A group of Democratic lawmakers in both chambers of Congress reintroduced legislation on Tuesday that would ban the use facial recognition technology by the federal government.
The bill, called the Facial Recognition and Biometric Technology Moratorium Act, was first introduced last summer. It would put into effect a moratorium on the use of facial recognition technology by the federal government that could only be lifted by an act of Congress.
The moratorium would also extend to other biometric technology like voice recognition. The bill also would condition grants from the federal government to local entities, including police, on having a similar moratorium on the use of the technology.
Facial recognition, particularly its use by the government and police, has faced immense criticism over the last few years. The technology has been shown to have a racial bias, and calls for a ban on the use of it by law enforcement has grown since last summer amid Black Lives Matter protests against police brutality and racism.
Sen. Ed Markey (D-Mass.), Sen. Jeff Merkley (D-Ore.), Sen. Bernie Sanders (I-Vt.), Sen. Elizabeth Warren (D-Mass.), and Sen. Ron Wyden (D-Ore.) sponsored the Senate version of the bill. Rep. Pramila Jayapal (D-Wash.), Rep. Ayanna Pressley (D-Mass.), and Rep. Rashida Tlaib (D-Mish.) sponsored the House version.

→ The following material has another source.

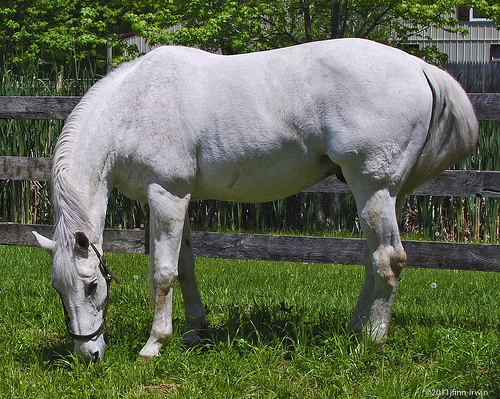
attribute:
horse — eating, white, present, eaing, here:
[46, 20, 482, 346]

“We do not have to forgo privacy and justice for safety,” Markey said in a statement. “This legislation is about rooting out systemic racism and stopping invasive technologies from becoming irreversibly embedded in our society. We simply cannot ignore the technologies that perpetuate injustice, and that means that law enforcement should not be using facial recognition tools today.”
Jayapal added: “Facial recognition technology is not only invasive, inaccurate, and unregulated but it has also been unapologetically weaponized by law enforcement against Black people across this country … This legislation will not only protect civil liberties but aggressively fight back against racial injustice by stopping federal entities from using facial recognition and biometric surveillance tools while stripping support for state and local law enforcement departments that continue its use.”
While movement on federal legislation has been slow-moving, numerous cities and counties across the country have taken action.
Earlier this month, King County in Washington became the first county in the country to ban government use of the technology. That ban followed several others in cities like San Francisco, Oakland, Boston, and Minneapolis.
In February, a coalition of civil rights, privacy, and tech advocacy groups urged President Joe Biden to use executive action to stop government use of facial recognition technology. Those groups also called on Biden to support the Facial Recognition and Biometric Technology Moratorium Act.